Registered User
Registered User

Reputation: 265

Use sed to print matching lines

Sample data in a stackoverflow.csv file I have:

foo
foo
foo
foo
bar
bar
bar
bar
baz
baz
baz
baz

I know with sed -n /foo/p stackoverflow.csv > foo.csv

I'll get all records matching foo directed to that file, but I don't want to specify the matching pattern on the cli, I'd rather put it in a script and have all records (foo, bar and baz) sent to their own file.

Basically this in a script:

sed -n /foo/p stackoverflow.csv > foo.csv
sed -n /bar/p stackoverflow.csv > bar.csv
sed -n /baz/p stackoverflow.csv > baz.csv

Like this:

#!/bin/sh
sleep 2
sed -n /foo/p > foo.csv
sed -n /bar/p > bar.csv
sed -n /baz/p > baz.csv

This creates the files but they're all empty. Also, if the script were to have just one print statement, it works.

Any input?

Upvotes: 2

Views: 10683

Answers (3)

tripleee
tripleee

Reputation: 189397

The w command in sed allows you to write to a named file.

[Keypoint text descriptions]

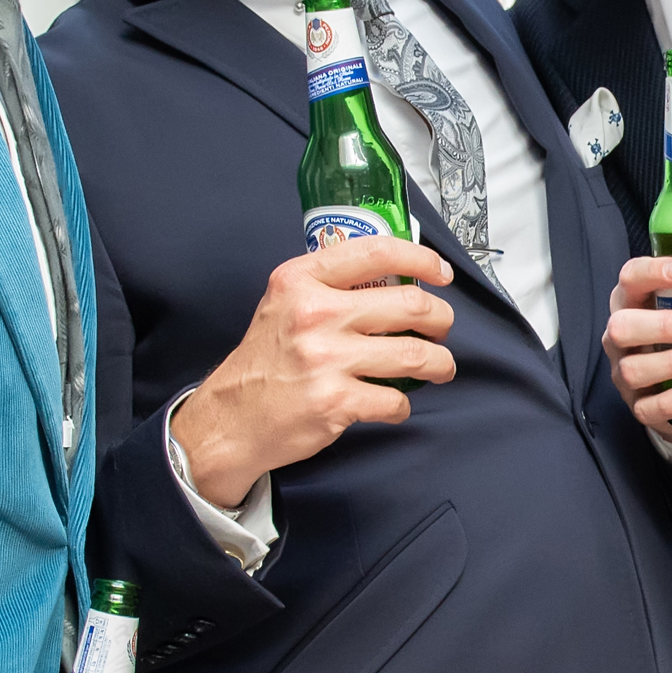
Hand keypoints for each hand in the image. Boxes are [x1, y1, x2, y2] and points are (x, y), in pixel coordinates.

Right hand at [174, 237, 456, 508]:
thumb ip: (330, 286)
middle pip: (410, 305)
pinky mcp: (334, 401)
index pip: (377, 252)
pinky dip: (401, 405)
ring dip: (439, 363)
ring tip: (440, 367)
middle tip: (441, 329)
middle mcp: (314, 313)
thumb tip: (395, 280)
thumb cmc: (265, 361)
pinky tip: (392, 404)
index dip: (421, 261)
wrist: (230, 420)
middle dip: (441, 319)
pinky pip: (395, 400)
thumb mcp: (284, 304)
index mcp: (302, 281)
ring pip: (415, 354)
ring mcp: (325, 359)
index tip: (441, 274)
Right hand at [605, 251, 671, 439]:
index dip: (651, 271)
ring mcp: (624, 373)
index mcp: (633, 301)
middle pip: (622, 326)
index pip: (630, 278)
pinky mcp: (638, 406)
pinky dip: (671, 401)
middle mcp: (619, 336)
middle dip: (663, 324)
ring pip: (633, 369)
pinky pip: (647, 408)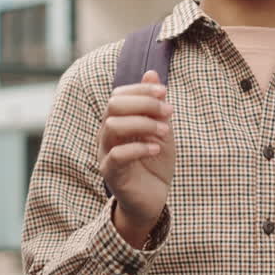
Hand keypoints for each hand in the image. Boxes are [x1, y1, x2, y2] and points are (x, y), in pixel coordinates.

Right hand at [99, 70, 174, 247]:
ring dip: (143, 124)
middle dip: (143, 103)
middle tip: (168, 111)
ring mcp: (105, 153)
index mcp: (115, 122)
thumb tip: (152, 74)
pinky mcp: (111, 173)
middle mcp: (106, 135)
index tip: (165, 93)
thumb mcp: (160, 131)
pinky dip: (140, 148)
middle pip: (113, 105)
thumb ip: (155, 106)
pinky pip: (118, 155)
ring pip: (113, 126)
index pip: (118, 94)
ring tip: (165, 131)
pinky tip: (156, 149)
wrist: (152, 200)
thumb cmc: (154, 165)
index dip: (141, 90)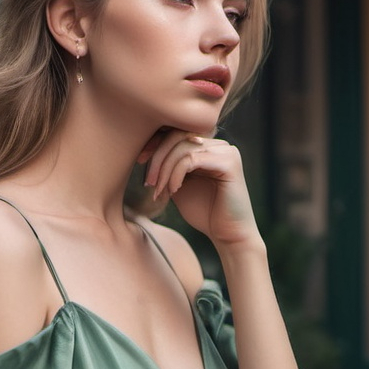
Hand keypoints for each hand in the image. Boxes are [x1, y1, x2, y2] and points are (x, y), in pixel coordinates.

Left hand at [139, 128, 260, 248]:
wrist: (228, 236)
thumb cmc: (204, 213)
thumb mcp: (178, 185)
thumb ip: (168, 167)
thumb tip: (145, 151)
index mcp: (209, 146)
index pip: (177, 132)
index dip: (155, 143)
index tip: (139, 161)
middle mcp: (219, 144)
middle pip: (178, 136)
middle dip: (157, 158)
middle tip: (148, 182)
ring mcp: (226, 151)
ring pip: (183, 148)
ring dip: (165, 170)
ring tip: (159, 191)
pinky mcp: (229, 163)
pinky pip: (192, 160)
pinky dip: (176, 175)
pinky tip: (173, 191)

* * *

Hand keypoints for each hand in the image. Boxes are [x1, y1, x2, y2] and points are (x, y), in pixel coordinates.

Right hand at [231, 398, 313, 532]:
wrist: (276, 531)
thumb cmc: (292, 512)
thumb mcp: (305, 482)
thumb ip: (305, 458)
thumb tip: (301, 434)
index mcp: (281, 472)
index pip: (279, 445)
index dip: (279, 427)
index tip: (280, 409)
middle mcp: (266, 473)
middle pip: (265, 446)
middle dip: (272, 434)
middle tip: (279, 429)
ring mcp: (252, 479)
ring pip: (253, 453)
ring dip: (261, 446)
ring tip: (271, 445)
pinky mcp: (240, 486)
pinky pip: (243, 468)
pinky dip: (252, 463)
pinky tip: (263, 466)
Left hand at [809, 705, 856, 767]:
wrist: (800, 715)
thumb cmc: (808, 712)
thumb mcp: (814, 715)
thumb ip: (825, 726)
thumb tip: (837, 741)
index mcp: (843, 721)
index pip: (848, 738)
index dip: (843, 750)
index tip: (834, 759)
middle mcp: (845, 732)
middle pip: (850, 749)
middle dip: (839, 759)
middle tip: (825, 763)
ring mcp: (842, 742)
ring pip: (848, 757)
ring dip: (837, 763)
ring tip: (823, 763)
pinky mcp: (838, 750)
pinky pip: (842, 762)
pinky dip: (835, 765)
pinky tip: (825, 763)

Work task: Rewrite the paragraph of the sed question that begins "I'll get all records matching foo" as a short list that keeps its main facts. The entries have no role in this.

Solved exercise:
- The command sends all records matching foo to that file.
- The writer doesn't want to specify the matching pattern on the command line.
- Instead, the writer wants a script that sends all records (foo, bar and baz) to their own files.